▶ **Action item**:
Repeat exactly the lines that run from the start of the records below to the line with "right back paw: (634, 590)", including both of those lines but not the pictures.
*** The data Section Begins ***
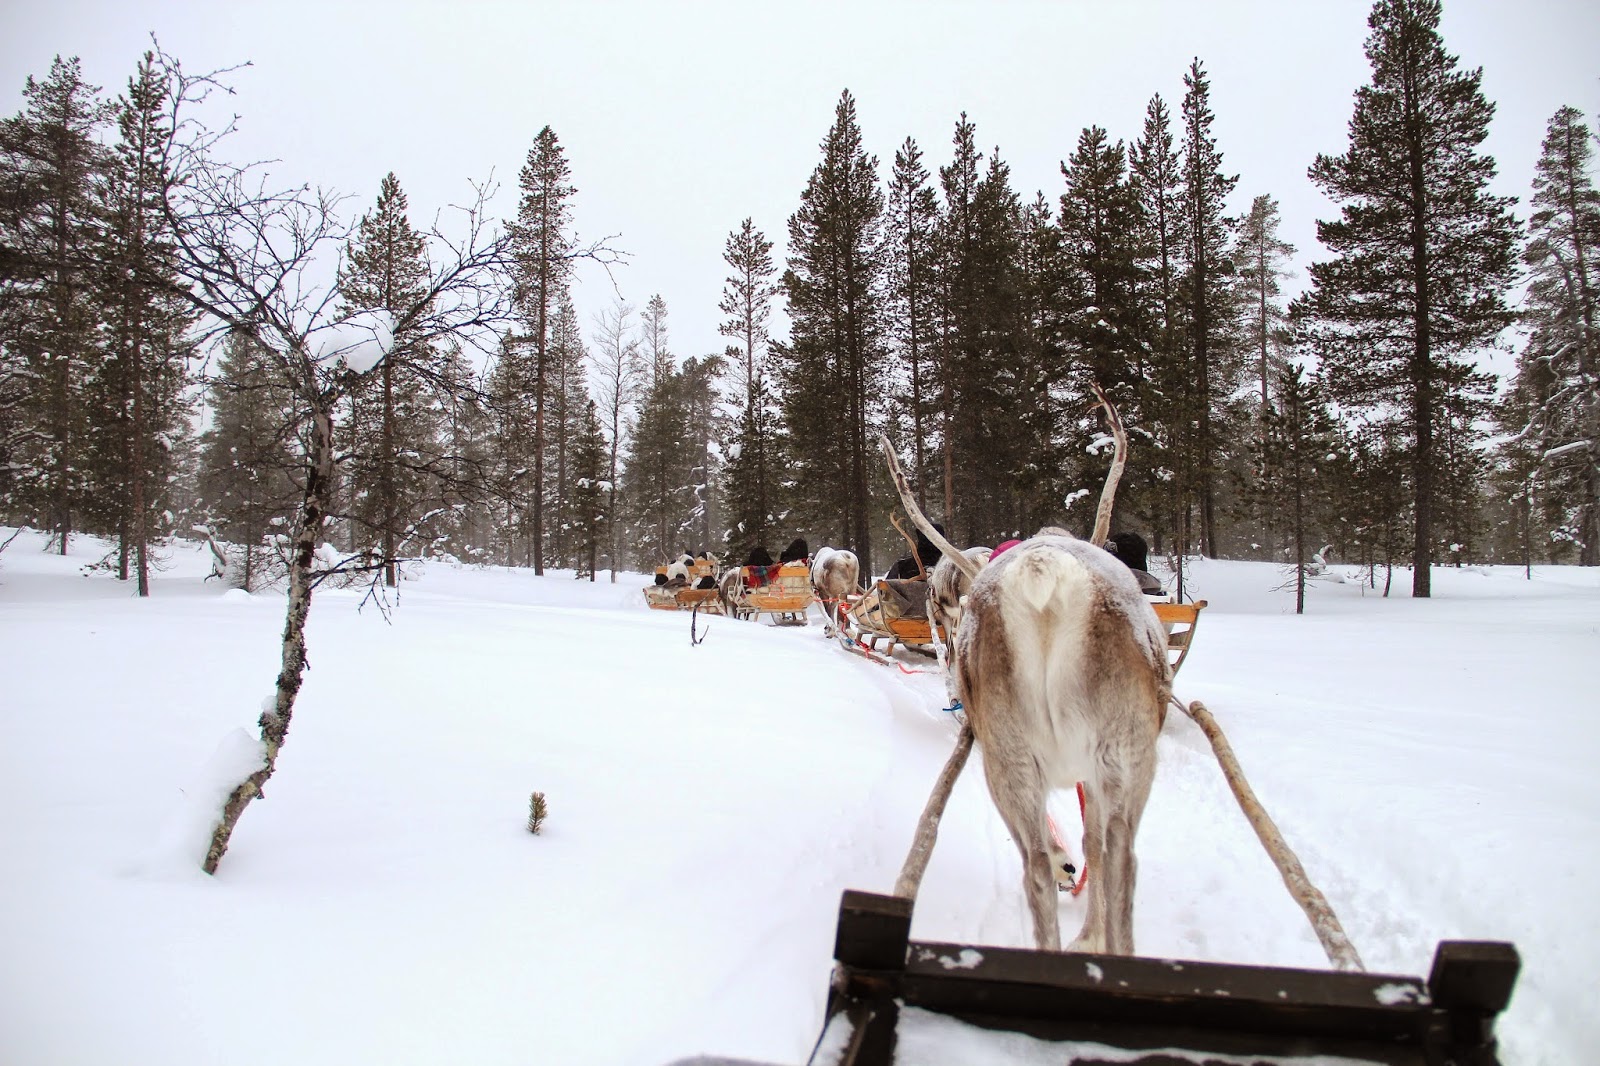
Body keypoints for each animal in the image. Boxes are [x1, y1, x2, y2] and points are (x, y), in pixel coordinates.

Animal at [884, 384, 1170, 955]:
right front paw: (1090, 933)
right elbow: (1091, 844)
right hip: (1119, 758)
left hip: (1016, 758)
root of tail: (1044, 573)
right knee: (1115, 862)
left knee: (1040, 866)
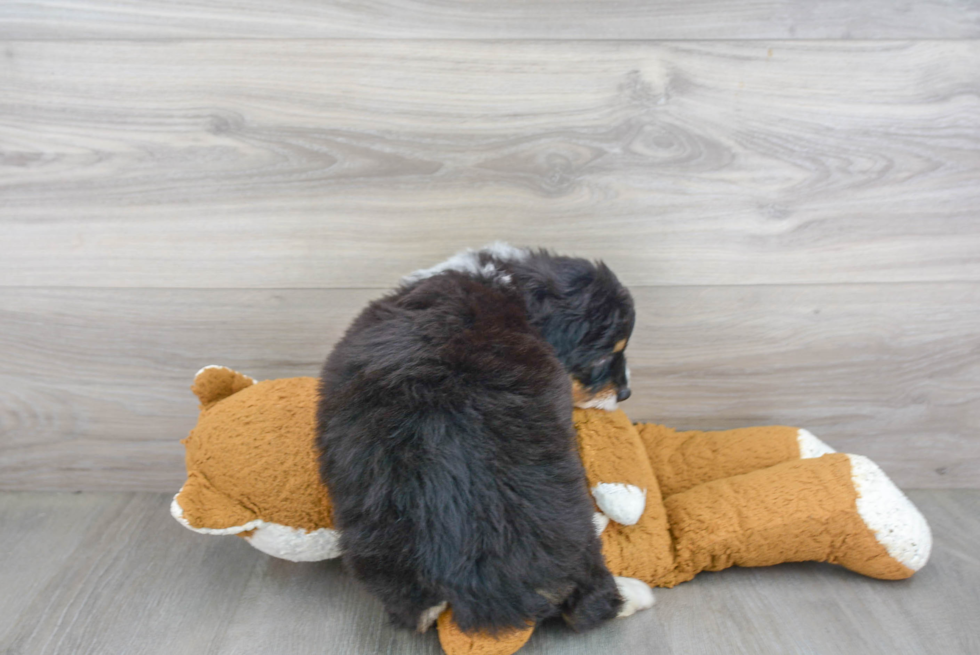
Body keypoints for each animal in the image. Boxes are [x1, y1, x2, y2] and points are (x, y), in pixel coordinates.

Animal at [316, 243, 652, 632]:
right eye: (602, 357)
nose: (625, 393)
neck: (508, 282)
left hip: (373, 532)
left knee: (416, 610)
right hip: (570, 524)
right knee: (587, 603)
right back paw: (634, 590)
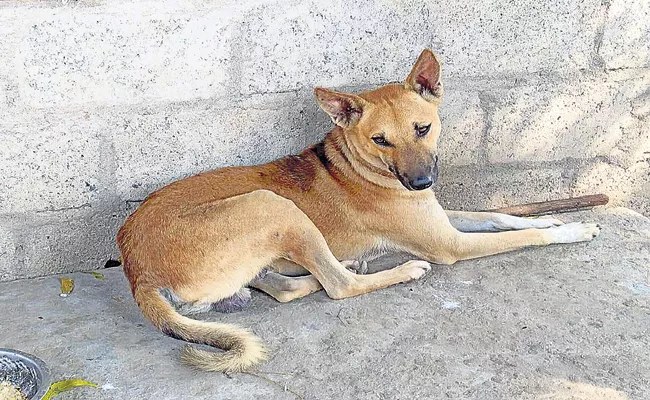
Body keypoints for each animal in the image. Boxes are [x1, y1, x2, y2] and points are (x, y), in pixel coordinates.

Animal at [116, 49, 596, 372]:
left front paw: (552, 216)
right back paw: (398, 270)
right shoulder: (447, 244)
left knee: (288, 287)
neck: (359, 165)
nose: (421, 184)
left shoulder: (440, 220)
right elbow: (521, 235)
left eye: (423, 128)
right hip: (271, 205)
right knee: (339, 287)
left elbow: (499, 215)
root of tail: (137, 272)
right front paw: (574, 229)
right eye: (381, 140)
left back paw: (328, 268)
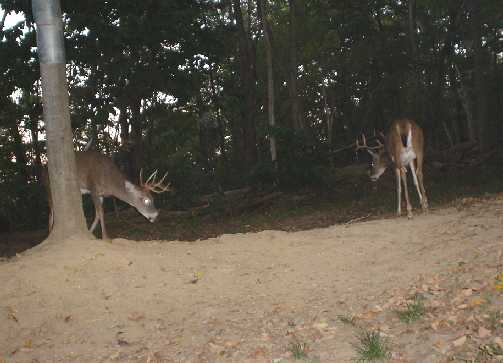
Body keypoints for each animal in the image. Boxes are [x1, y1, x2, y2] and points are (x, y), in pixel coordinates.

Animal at [41, 149, 171, 240]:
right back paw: (49, 233)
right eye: (145, 200)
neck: (110, 183)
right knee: (51, 211)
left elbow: (98, 214)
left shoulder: (101, 195)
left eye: (153, 198)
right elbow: (100, 213)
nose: (155, 215)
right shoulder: (93, 188)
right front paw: (105, 237)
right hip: (48, 186)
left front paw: (90, 233)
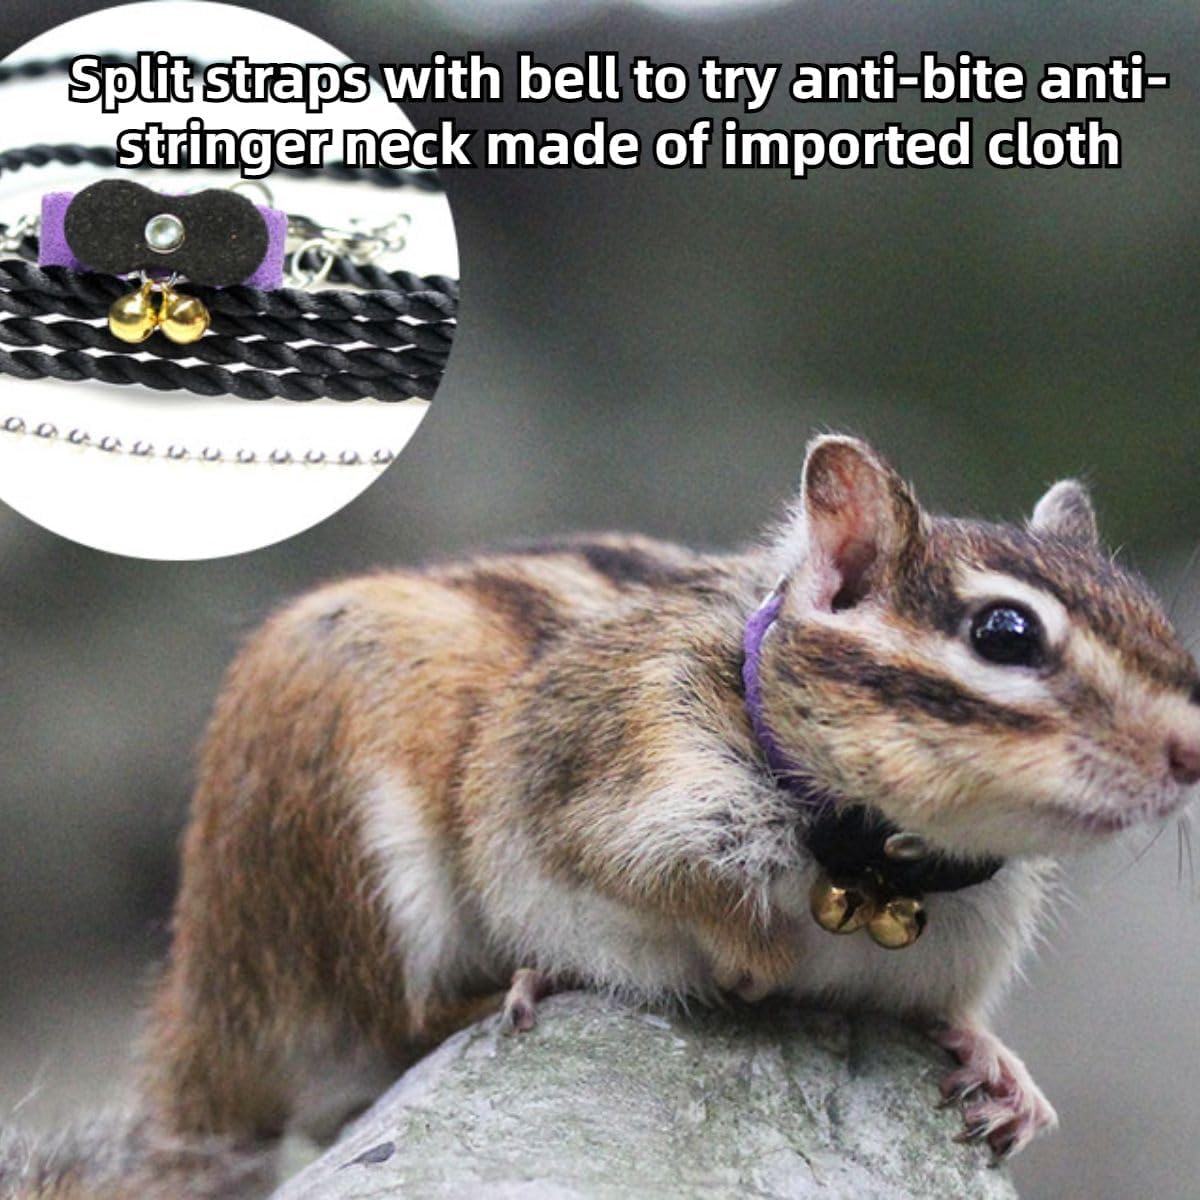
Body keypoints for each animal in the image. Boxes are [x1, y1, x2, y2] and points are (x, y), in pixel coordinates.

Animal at [7, 434, 1199, 1197]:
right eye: (1005, 633)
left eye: (1159, 621)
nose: (1193, 751)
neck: (875, 865)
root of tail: (200, 1004)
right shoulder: (596, 787)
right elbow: (652, 879)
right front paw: (751, 952)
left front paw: (1000, 1069)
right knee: (380, 1040)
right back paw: (519, 985)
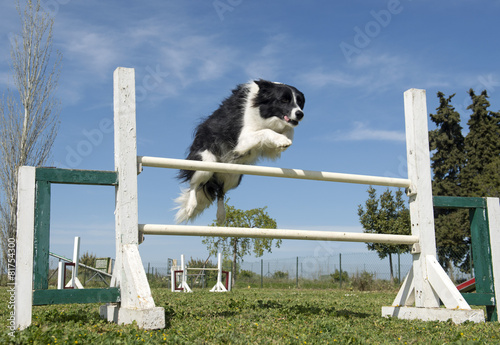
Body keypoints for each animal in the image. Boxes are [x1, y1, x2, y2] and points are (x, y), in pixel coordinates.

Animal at [176, 78, 304, 223]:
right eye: (284, 100)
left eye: (300, 102)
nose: (300, 114)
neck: (262, 110)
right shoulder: (243, 139)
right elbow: (266, 131)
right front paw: (282, 139)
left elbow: (289, 131)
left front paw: (284, 138)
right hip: (206, 164)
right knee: (194, 184)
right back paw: (191, 206)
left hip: (233, 176)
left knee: (221, 191)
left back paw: (221, 215)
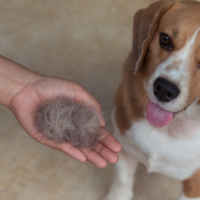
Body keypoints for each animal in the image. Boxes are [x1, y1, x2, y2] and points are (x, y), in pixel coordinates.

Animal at [104, 0, 200, 200]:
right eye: (165, 39)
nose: (164, 89)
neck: (168, 129)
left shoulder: (195, 185)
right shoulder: (124, 147)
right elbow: (122, 180)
*** The data Section Ends ***
▶ **Exercise output**:
Body keypoints for each animal in the image. Boxes are [x1, y1, x2, y2] and points are (x, y), in pixel coordinates.

Animal at [884, 384, 1170, 955]:
right front paw: (1090, 933)
right elbow: (1091, 844)
right hip: (1119, 758)
left hip: (1016, 758)
root of tail: (1044, 573)
right knee: (1115, 862)
left knee: (1040, 866)
Body keypoints for each animal in the image. Boxes are [x1, y1, x2, y2] and points are (x, y), in pixel coordinates.

Animal at [316, 243, 652, 632]:
right eye: (602, 357)
nose: (625, 393)
neck: (508, 282)
left hip: (373, 532)
left knee: (416, 610)
right hip: (570, 524)
right knee: (587, 603)
right back paw: (634, 590)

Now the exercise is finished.